DISCUSSION
Our study focuses on lymphatic effusions caused by complicated lymphatic anomalies (CLAs) which included, in our series, generalized lymphatic anomaly (GLA) and central conducting lymphatic anomaly (CCLA). The average duration of sirolimus treatment needed for chest tube removal was 16 days in our patient cohort. This is shorter than what has been reported in previous studies with other interventions.
Use of conservative enteral or complete parenteral feeding for one to three weeks may result in resolution of the chylothorax when the effusion is not due to a lymphatic anomaly6. However, in patients with significant chylothorax and associated respiratory compromise (such as the patients described in our study) especially if the patient is too clinically unstable to completely image the lymphatic vasculature, conservative treatment alone is not adequate. Additionally, chylous effusions can lead to malnutrition and immunodeficiency due to loss of proteins and immunoglobulins in the chylous fluid. Given the associated complications, it is imperative to reduce the amount of pleural effusion promptly to alleviate the resulting respiratory compromise.
Octreotide has been the traditional pharmacologic treatment for chylothorax. A 2010 Cochrane Review and a 2017 study by Church et al. both found no significant benefit of the addition of octreotide to treatment regimens.9,10 Although, it is important to note smaller studies illustrate its efficacy.7,8 In our study, there were two patients (28.6%) who failed octreotide treatment prior to sirolimus initiation. The other five patients were started on sirolimus from the beginning due to confirmed or presumed lymphatic etiology.
This study validates previous studies which showed sirolimus led to partial remission of lymphatic disease.11,13 A phase II clinical trial titled Safety and Efficacy Study of Sirolimus in Complicated Vascular Anomalies (n=61 patients) with 57 evaluable cases showed that 47 patients had a partial response, 3 developed stable disease and 7 - progressive disease. Only two patients required sirolimus discontinuation due to persistent adverse effects.13 There are several case reports noting the reduction of lymphatic effusions post sirolimus treatment with an average time of 25 days to chylothorax resolution.14-19 Based on our limited study population, response to sirolimus appears to be faster than previously reported.

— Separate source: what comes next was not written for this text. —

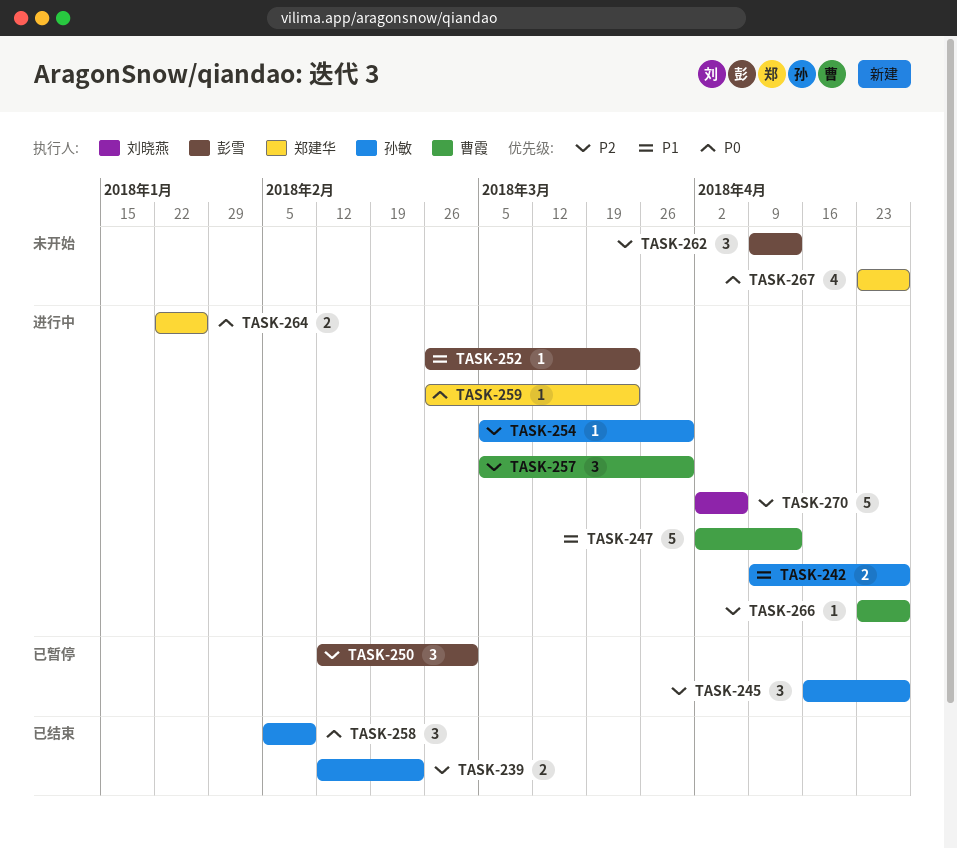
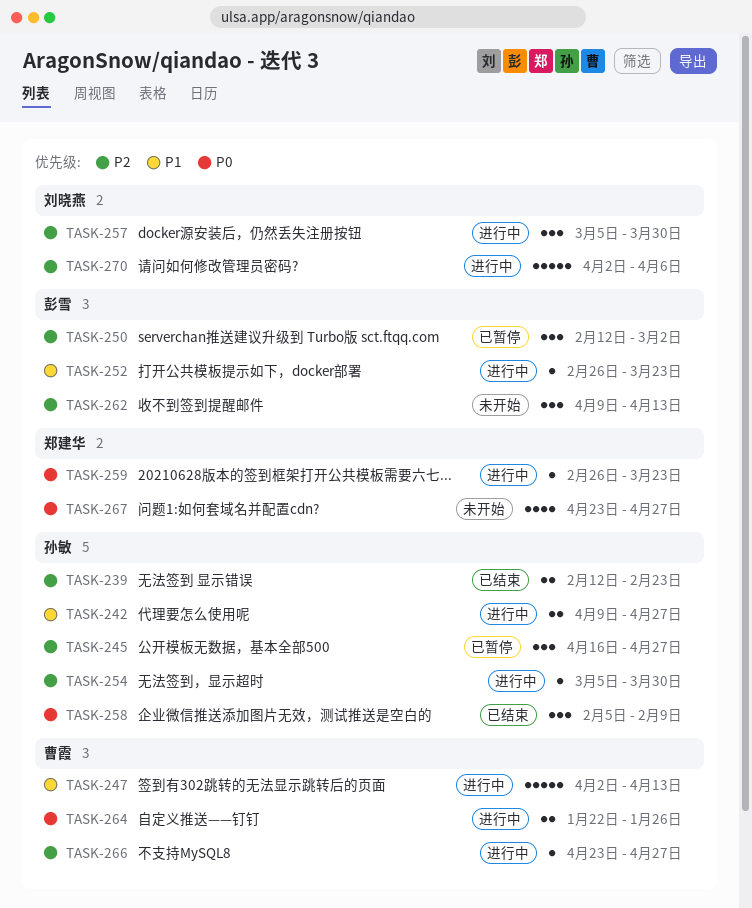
TASK-257, owner: 曹霞 -> 刘晓燕
TASK-264, owner: 郑建华 -> 曹霞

Since this is a single center study, it is limited by a small size. While twenty patients were originally considered within the study criteria, inadequate chest tube drainage data and death prior to chest tube removal narrowed the study population to seven. All seven were critically-ill infants with a multitude of comorbidities. The clinical course for all these patients varied widely due to their disparities in age, and comorbidities. The incongruency in patients limits the extendibility of the research. Additionally, the study was limited by the variable data points of both sirolimus level and chest tube output. Future studies could be improved by measuring sirolimus at regular intervals post-initiation. Though efforts were made to quickly find appropriate dosing of sirolimus, the patients studied were at times subtherapeutic or supratherapeutic (which corresponded with changes in chest tube output). Tighter control of sirolimus levels would aid in finding the appropriate therapeutic range of sirolimus. To better control the confounding factors of the study, exclusion factors could be added to exclude patients with previous medical interventions (such as octreotide).
In conclusion, our study shows that with close monitoring, sirolimus is a safe and effective therapy for pediatric chylous effusions even in critically ill infants. Due to the rare incidence of the condition, our conclusion is based on a small case series. Larger multi-institutional studies will be needed to further support and confirm these findings.